◆ **Your task**:
What is needed is an exact copy of the entries below, with every picture left out.

Dataset excerpts: Begin

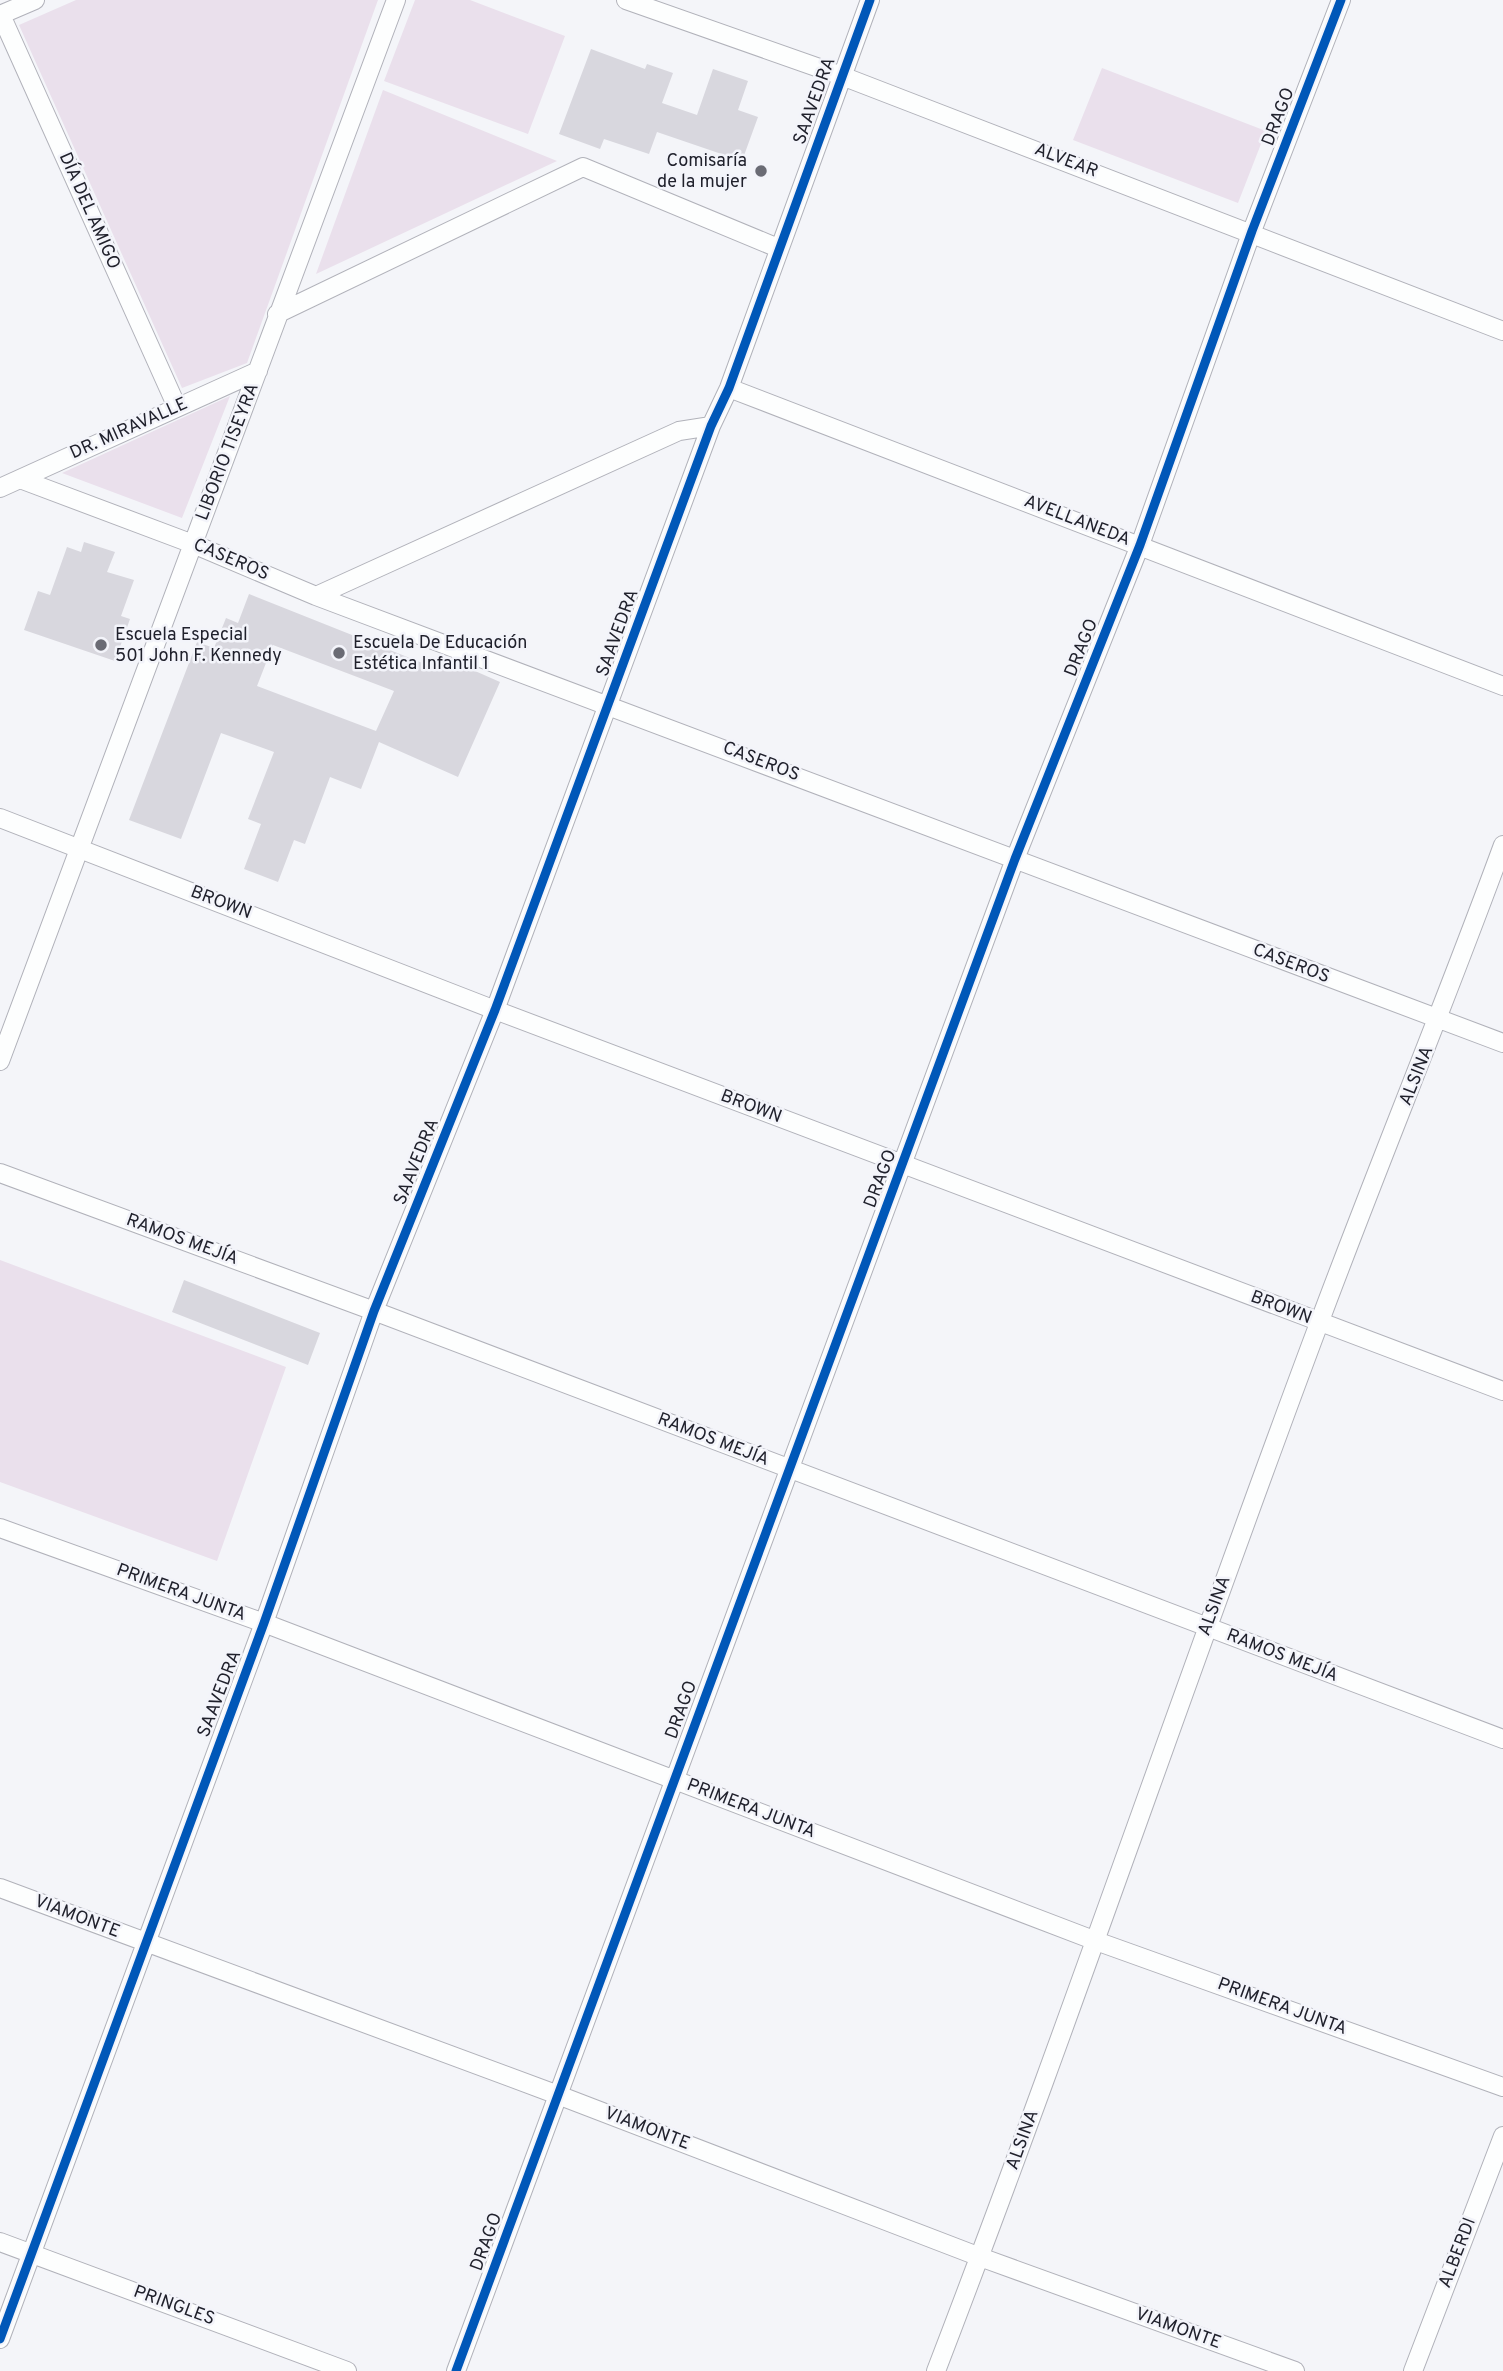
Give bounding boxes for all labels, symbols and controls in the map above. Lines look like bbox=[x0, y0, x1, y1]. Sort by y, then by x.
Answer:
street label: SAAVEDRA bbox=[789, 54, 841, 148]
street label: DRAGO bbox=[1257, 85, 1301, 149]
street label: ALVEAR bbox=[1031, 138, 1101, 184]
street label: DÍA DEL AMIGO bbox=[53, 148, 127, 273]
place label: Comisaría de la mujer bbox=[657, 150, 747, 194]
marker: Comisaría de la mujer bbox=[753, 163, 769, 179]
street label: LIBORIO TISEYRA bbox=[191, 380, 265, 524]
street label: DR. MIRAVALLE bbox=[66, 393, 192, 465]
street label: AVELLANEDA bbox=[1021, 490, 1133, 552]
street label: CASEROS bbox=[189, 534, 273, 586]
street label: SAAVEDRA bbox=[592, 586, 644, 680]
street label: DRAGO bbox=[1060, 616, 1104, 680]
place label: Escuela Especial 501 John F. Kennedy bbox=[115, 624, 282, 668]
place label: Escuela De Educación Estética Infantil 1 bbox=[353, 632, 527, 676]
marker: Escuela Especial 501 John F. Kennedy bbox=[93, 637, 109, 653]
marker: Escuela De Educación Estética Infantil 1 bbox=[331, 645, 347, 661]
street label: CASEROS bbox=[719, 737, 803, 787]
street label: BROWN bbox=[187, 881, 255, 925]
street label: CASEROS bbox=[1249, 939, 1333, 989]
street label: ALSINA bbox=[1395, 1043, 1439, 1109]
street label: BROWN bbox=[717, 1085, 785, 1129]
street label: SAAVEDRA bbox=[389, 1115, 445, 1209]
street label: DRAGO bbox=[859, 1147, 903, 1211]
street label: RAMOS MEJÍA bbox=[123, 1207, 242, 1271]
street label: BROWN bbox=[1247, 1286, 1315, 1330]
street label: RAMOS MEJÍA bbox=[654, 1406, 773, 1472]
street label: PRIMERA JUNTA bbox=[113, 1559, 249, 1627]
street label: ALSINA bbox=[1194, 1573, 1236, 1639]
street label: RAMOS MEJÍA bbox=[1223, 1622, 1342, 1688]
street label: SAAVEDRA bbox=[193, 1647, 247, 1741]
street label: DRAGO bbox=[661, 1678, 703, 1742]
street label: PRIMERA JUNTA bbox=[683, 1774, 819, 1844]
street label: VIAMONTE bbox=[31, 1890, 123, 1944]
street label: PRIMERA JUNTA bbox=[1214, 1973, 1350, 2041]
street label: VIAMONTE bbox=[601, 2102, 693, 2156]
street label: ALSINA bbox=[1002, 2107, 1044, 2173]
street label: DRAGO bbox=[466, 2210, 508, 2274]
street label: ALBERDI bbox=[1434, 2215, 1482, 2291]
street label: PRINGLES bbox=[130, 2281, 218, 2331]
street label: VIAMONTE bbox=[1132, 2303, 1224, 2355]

Dataset excerpts: End

◆ **Answer to this exercise**:
Give bounding boxes for all labels, symbols and controls in the map above. Lines look like bbox=[x0, y0, x1, y1]. Sort by y, then by x.
Answer:
street label: SAAVEDRA bbox=[789, 54, 841, 148]
street label: DRAGO bbox=[1257, 85, 1301, 149]
street label: ALVEAR bbox=[1031, 138, 1101, 184]
street label: DÍA DEL AMIGO bbox=[53, 148, 127, 273]
place label: Comisaría de la mujer bbox=[657, 150, 747, 194]
marker: Comisaría de la mujer bbox=[753, 163, 769, 179]
street label: LIBORIO TISEYRA bbox=[191, 380, 265, 524]
street label: DR. MIRAVALLE bbox=[66, 393, 192, 465]
street label: AVELLANEDA bbox=[1021, 490, 1133, 552]
street label: CASEROS bbox=[189, 534, 273, 586]
street label: SAAVEDRA bbox=[592, 586, 644, 680]
street label: DRAGO bbox=[1060, 616, 1104, 680]
place label: Escuela Especial 501 John F. Kennedy bbox=[115, 624, 282, 668]
place label: Escuela De Educación Estética Infantil 1 bbox=[353, 632, 527, 676]
marker: Escuela Especial 501 John F. Kennedy bbox=[93, 637, 109, 653]
marker: Escuela De Educación Estética Infantil 1 bbox=[331, 645, 347, 661]
street label: CASEROS bbox=[719, 737, 803, 787]
street label: BROWN bbox=[187, 881, 255, 925]
street label: CASEROS bbox=[1249, 939, 1333, 989]
street label: ALSINA bbox=[1395, 1043, 1439, 1109]
street label: BROWN bbox=[717, 1085, 785, 1129]
street label: SAAVEDRA bbox=[389, 1115, 445, 1209]
street label: DRAGO bbox=[859, 1147, 903, 1211]
street label: RAMOS MEJÍA bbox=[123, 1207, 242, 1271]
street label: BROWN bbox=[1247, 1286, 1315, 1330]
street label: RAMOS MEJÍA bbox=[654, 1406, 773, 1472]
street label: PRIMERA JUNTA bbox=[113, 1559, 249, 1627]
street label: ALSINA bbox=[1194, 1573, 1236, 1639]
street label: RAMOS MEJÍA bbox=[1223, 1622, 1342, 1688]
street label: SAAVEDRA bbox=[193, 1647, 247, 1741]
street label: DRAGO bbox=[661, 1678, 703, 1742]
street label: PRIMERA JUNTA bbox=[683, 1774, 819, 1844]
street label: VIAMONTE bbox=[31, 1890, 123, 1944]
street label: PRIMERA JUNTA bbox=[1214, 1973, 1350, 2041]
street label: VIAMONTE bbox=[601, 2102, 693, 2156]
street label: ALSINA bbox=[1002, 2107, 1044, 2173]
street label: DRAGO bbox=[466, 2210, 508, 2274]
street label: ALBERDI bbox=[1434, 2215, 1482, 2291]
street label: PRINGLES bbox=[130, 2281, 218, 2331]
street label: VIAMONTE bbox=[1132, 2303, 1224, 2355]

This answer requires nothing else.